Not sure why this was directed to me. I noted that in NYC, even prior to legalization, you smelled it at ever corner and it was disgusting.
This article in interesting, but not conclusive. However, it does mean that people, especially young men, from families with a history of schizophrenia should avoid use of cannabinoids.
However, regarding some of the way that people react to talk of cannabis, all I can say is:
“Reefer Madness” lives!!!
This is a common myth.
A quote from this article:
There are also many people who suffer from opioid overdose who claim that they only smoked pot. That doesn’t mean that they had fentanyl laced marijuana, but rather that they are lying, because that’s what addicts, especially opioid addicts, do.
There are many cases in which fake prescription pills that were laced with fentanyl. Fentanyl is a problem. Fentanyl is a HUGE problem. Fake prescription drugs laced with fentanyl being sold on the black market are an enormous problem.
Something to consider.
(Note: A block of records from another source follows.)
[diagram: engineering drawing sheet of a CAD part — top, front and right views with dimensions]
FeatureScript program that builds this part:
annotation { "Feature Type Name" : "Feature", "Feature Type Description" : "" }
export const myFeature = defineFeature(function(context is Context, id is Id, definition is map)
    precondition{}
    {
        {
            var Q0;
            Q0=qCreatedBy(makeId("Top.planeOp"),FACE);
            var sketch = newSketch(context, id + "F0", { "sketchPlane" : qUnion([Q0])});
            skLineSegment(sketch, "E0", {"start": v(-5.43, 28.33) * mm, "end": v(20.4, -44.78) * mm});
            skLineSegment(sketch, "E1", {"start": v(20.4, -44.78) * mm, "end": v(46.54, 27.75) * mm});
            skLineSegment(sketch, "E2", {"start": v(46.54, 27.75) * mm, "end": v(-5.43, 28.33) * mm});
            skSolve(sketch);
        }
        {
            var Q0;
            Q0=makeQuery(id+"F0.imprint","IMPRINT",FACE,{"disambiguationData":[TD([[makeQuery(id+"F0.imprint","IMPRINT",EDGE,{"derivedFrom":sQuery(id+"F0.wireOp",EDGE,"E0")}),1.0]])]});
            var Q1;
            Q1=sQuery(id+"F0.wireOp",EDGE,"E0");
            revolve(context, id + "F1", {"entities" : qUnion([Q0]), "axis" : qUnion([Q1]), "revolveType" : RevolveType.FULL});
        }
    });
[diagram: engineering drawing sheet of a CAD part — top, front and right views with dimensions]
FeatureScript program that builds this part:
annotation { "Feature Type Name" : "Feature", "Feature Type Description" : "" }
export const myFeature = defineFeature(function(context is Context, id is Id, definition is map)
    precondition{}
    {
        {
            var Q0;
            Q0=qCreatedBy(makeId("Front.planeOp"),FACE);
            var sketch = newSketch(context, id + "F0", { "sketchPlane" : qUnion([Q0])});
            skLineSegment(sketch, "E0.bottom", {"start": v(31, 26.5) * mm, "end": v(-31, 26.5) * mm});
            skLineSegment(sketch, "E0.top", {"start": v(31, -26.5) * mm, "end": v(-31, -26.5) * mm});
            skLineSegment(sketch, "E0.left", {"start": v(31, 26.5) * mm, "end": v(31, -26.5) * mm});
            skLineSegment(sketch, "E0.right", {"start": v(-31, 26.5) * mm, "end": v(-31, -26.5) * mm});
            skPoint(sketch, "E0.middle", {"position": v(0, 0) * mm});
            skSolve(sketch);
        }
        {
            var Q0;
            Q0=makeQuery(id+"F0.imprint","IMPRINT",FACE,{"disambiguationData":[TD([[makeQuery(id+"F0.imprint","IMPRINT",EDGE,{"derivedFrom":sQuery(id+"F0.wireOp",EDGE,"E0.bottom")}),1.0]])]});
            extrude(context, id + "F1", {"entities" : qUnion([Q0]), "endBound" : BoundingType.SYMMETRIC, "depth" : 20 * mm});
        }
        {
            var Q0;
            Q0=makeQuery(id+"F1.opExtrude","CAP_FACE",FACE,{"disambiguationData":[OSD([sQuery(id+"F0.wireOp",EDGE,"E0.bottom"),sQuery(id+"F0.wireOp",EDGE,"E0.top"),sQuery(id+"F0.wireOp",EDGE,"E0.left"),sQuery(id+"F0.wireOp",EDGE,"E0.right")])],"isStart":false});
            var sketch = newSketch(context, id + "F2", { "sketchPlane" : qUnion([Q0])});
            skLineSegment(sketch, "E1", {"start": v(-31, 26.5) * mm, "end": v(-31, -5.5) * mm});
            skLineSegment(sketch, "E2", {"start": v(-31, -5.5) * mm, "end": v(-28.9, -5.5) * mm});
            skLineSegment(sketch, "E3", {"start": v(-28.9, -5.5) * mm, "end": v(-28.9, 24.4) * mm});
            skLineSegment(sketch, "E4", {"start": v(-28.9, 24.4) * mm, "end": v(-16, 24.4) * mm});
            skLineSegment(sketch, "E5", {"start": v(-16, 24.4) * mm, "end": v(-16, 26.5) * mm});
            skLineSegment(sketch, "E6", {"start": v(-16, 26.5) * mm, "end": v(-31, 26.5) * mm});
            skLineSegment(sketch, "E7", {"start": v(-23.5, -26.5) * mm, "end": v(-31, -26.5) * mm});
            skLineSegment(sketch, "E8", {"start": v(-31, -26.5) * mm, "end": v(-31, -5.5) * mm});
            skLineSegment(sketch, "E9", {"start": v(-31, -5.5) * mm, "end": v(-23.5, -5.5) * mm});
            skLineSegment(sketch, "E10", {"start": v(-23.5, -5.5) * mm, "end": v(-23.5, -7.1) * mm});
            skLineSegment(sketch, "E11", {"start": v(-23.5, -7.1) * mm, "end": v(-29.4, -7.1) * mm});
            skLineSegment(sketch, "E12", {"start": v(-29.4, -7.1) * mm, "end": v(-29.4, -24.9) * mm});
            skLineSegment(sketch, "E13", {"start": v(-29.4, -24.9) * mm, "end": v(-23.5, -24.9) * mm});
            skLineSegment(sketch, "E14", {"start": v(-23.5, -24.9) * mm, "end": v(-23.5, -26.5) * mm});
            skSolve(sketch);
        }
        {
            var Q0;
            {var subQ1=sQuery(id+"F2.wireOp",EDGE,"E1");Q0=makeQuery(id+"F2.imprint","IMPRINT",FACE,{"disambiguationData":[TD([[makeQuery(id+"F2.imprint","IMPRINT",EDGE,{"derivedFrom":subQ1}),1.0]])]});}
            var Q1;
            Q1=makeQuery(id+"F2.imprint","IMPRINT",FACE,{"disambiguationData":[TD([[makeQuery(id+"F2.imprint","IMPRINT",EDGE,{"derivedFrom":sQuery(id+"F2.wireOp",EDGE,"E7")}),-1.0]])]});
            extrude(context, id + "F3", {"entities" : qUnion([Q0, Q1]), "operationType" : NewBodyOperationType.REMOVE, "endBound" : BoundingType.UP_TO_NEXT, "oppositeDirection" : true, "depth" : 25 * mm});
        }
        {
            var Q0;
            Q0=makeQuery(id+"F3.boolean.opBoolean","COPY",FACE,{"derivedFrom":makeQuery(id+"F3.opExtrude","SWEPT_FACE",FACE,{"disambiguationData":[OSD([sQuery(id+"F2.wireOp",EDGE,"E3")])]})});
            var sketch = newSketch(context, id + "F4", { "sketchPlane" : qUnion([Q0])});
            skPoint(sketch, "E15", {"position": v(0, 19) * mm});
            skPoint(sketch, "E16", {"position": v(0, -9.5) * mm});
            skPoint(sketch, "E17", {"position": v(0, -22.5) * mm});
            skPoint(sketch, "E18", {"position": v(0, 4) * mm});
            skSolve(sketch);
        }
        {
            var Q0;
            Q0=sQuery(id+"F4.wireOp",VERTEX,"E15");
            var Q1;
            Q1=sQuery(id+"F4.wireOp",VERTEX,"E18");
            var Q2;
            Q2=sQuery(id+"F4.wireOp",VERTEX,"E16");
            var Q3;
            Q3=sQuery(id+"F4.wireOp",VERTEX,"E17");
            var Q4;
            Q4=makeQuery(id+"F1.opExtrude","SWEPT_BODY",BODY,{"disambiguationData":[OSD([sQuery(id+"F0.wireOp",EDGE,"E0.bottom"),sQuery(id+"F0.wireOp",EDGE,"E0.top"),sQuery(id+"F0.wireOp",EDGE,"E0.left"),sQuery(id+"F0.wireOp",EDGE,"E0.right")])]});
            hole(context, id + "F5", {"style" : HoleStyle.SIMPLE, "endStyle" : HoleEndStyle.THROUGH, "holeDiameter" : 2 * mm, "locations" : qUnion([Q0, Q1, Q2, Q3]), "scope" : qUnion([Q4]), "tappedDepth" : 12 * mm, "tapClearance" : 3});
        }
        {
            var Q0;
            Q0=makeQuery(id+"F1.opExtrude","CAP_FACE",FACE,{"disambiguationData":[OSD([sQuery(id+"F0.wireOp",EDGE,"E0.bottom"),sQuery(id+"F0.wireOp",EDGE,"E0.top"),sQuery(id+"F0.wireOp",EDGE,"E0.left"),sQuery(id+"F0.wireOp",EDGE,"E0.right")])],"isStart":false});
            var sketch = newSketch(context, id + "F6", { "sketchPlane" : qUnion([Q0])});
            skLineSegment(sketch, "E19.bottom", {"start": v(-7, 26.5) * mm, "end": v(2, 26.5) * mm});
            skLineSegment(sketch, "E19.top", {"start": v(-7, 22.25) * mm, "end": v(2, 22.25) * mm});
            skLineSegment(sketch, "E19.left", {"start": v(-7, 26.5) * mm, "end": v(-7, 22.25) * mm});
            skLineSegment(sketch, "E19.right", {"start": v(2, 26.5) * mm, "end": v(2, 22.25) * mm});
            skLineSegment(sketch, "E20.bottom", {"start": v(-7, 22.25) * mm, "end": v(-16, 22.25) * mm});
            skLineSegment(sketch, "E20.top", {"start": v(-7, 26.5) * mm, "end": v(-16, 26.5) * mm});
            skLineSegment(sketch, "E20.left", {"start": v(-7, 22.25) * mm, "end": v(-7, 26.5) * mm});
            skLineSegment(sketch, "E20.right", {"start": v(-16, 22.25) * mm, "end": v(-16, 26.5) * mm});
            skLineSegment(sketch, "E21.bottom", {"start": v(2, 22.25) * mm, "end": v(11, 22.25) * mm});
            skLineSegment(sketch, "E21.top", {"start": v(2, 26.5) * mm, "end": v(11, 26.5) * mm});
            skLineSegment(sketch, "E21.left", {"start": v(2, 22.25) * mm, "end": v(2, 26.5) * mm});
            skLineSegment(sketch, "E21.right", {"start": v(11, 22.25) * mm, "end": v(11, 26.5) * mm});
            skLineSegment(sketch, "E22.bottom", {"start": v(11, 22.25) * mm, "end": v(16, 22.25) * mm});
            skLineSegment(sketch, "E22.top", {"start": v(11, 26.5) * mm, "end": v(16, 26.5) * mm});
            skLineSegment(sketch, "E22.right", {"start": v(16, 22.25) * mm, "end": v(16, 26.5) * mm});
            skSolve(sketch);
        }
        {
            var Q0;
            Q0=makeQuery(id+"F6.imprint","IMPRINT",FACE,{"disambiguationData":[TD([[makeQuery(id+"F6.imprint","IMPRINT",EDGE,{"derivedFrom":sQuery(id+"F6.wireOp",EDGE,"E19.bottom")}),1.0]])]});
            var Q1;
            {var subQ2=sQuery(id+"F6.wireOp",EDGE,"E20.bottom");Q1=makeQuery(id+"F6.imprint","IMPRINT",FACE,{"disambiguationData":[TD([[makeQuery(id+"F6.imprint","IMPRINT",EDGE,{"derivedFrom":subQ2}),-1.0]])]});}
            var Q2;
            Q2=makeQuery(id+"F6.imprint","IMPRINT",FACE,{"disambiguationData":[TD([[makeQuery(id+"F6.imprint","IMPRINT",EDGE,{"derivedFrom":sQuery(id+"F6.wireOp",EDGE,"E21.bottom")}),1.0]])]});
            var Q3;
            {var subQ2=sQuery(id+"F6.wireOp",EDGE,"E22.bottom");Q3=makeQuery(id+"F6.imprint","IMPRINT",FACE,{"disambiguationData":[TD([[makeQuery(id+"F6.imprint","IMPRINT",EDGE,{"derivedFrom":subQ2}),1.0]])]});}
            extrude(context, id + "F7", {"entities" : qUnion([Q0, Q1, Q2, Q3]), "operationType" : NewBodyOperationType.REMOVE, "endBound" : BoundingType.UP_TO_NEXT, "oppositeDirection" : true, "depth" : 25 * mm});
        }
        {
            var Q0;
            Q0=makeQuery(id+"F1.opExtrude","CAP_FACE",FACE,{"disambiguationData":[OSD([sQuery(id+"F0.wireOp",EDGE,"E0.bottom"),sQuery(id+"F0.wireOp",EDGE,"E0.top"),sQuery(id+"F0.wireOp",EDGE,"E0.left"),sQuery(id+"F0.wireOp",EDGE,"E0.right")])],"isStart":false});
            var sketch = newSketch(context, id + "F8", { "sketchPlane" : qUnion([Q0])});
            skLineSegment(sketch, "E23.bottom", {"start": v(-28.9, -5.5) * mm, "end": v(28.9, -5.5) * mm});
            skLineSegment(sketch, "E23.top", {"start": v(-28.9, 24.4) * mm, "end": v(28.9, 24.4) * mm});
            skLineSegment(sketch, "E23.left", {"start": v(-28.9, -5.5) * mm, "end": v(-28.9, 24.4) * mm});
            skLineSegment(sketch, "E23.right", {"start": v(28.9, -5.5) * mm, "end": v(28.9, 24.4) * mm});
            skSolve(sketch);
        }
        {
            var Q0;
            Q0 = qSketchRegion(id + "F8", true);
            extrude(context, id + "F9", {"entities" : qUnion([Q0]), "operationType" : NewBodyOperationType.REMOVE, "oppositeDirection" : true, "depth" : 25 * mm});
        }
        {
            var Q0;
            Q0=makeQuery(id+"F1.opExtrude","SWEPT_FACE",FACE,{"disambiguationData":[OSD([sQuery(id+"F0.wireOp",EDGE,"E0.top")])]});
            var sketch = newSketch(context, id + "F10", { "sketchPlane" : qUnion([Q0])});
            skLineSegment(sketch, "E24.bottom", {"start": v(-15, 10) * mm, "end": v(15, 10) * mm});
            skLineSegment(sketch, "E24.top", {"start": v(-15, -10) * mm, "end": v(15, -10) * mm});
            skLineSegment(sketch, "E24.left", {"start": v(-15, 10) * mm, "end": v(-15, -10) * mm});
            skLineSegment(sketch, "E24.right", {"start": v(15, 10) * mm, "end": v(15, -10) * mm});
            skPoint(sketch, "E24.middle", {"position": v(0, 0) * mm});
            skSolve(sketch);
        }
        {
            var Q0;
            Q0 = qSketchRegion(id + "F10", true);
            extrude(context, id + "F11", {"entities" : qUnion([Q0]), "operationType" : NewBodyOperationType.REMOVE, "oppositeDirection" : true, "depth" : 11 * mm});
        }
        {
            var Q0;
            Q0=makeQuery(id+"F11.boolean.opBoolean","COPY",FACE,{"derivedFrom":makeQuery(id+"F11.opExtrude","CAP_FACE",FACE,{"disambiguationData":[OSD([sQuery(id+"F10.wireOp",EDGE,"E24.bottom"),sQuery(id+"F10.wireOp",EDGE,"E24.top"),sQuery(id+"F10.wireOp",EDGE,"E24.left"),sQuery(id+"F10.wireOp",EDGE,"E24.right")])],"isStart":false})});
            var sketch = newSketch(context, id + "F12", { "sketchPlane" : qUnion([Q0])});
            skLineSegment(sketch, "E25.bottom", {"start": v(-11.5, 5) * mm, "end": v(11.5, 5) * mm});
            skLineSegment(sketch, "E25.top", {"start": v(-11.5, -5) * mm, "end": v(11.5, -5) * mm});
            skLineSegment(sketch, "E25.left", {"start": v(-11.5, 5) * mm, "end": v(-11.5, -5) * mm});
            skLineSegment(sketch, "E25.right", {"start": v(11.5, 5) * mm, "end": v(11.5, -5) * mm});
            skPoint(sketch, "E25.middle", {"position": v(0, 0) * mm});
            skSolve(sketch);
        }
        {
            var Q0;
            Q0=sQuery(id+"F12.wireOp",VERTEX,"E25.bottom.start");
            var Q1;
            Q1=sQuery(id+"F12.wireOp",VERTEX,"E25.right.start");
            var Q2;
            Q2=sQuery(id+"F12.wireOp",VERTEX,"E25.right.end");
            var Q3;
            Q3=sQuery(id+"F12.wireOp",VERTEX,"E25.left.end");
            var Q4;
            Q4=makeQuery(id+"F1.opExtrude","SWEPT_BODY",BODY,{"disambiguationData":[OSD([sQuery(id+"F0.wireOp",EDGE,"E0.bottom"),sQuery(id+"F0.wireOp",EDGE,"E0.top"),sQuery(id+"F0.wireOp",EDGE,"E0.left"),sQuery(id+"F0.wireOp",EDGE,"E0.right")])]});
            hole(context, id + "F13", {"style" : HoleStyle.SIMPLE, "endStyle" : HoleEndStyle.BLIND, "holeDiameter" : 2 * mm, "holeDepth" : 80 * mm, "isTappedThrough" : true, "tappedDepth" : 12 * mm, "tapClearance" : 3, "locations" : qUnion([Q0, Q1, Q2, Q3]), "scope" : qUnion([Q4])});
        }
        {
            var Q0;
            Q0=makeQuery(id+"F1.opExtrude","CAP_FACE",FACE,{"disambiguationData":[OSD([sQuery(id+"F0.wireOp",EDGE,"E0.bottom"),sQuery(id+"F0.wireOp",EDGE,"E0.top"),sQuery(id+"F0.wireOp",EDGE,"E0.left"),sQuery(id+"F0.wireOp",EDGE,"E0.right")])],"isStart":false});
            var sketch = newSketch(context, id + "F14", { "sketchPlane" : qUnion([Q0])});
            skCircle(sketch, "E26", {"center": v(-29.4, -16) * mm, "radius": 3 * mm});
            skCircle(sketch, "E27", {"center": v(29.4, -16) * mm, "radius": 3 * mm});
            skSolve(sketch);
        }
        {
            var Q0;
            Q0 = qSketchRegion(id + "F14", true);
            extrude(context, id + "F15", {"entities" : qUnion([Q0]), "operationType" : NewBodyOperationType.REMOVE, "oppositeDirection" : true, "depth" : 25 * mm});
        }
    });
Although Black and White people use cannabis at similar rates, arrests for possession of cannabis are more than twice as high for Black people as for White people. In some states is can be 7 or 8 times as high:
https://www.aclu.org/report/tale-two-countries-racially-targeted-arrests-era-marijuana-reform
Is Cannabis “safe”?
It’s a psychoactive drug, so probably not.
Is it any more dangerous than, say, alcohol?
No.
I’m in Jersey, too and I smell it everywhere I do all of my shopping, dining out and beach-going in a very “live and let live” little city, so I’m sure that is part of the reason. It is much less flagrant in some of the more conservative towns that surround it. It does really bother me to smell it from the car next to me when I’m stopped at a light or driving 70 mph on the GSP. That seems to happen everywhere.
But to get back on topic, I think the article is drawing a conclusion where it shouldn’t. Someone upthread posted that all of the habitual pot-smokers they know do it, in part, to manage anxiety. That has been my experience, too.
That’s interesting, because I would say that the few people I know who smoke weren’t anxious prior to forming the habit.
you know, I can’t say either way…as I’ve only ever known these people (adults in their 50’s) as smokers.
Everyone I know as an weed smoking adult was someone I knew as a young person. We didn’t have a lot of the vocabulary around mental health issues (or neurodiversity) so most articulated that they experienced anxiety only later, maybe in their 30s? But I, as a friend - not a mental health professional - I would say “ah, that makes sense based on the younger version of you I knew!” They were anxious teens in an era when we didn’t have words for anxiety disorder. They would say the same.
This is a tough one. I recall talking to a recovering alcoholic who recalled how much she loved the feeling of her first experience with alcohol at 13. Why did it feel so good for her? Not my experience at all! But maybe it soothed some unnameable, uncomfortable feeling in her.
And at the same time, we know that chronic pain can cause the brain to rewire itself, so why would that not be true of constant exposure to a substantial known to impact the mind?
Interesting. Honestly, my view is almost the complete opposite. I’m a child of the '70s, so I remember lead poisoning due to gasoline and paint, hiding under the table at restaurants to escape the cigarette smoke, a friend dying when chickenpox went to his brain, rivers where trash and sewage was dumped, kids at my grade school deaf due to congenital rubella.
What country?
The United States
The chickenpox and rubella vaccines were most welcome. So many bad outcomes averted.
I was a kid back then but do not remember any of those problems. Well, except my grandparents smoked liked chimneys but no one hid under a table… clearly I did not know any better. Lol
Now I’m impressed.
Because your parents likely ignored them, and consequently, so did you. That doesn’t mean that they didn’t exist.